The biggest issue is the weak mechanical and electrical connection between the panels. Currently, the panels tend to slide apart during use, so I've been using packing tape to hold them together (which can be removed pretty easily when I want to take the pad apart for transport). I should've taken a lesson from those foam playmat tiles and cut the rubber layer into interlocking shapes. That might've also helped with the electrical connection, which at the moment is a little inconsistent. The sensitivity needs to be calibrated individually for each panel, and sometimes panels randomly become more/less sensitive which I think is due to the magnets shifting position on the copper contacts. Using JST connectors or metal button snaps to connect the panels would've been more reliable, even if it would lose some of the cool factor.

That said, I'm really happy with how it come out. It's the first time I've ever had a proper 5-panel home pad for PIU, so I've been having a lot of fun playing through my favorite charts from the arcade. It works barefoot or in socks, although I prefer socks since they make it easy to slide my feet around the pad. I love how smooth and solid it feels (no flexing, no plastic crinkling sounds) despite only being around 7mm thick.

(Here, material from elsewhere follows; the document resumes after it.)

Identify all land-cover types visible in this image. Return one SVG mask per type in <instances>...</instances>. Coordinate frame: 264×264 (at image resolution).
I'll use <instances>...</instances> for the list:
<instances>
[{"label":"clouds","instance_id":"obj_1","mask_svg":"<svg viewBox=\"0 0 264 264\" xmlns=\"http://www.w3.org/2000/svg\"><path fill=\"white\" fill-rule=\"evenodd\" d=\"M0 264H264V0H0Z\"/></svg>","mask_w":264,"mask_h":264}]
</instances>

I don't have any fancy hardware to measure the exact latency, but when the calibration is right it feels very responsive. I think the capacitive sensors register a step a few milliseconds before a traditional pad would, since you don't have to cross any specific pressure threshold. It can detect you before you even feel yourself touch the floor.

Bonus Stage

As happy as I am with this build, I'm sure there are more iterations of it in my future. Like I said earlier, this design would be significantly improved by making the panels lock together and improving the reliability of the electrical connections. There are also quality of life features that could be added, like making the DDR panels slightly thicker than the PIU ones so it'd be easier to feel where the edges are, or adding lights to show when steps are being registered.

These days when I go to the arcade there's a new game that gets much of my attention: DanceRush Stardom. It uses infrared sensors around the perimeter of its platform to detect your feet stepping and sliding on the surface.

This makes me wonder if a similar setup could be used to make an infrared DDR pad, where the hardware was just a square frame that was set up around an area of floor. That has the potential to be even more portable than my solution. It would also look even more dorky in use, but if you got to the end of this post then I'm guessing that, like me, you don't really care.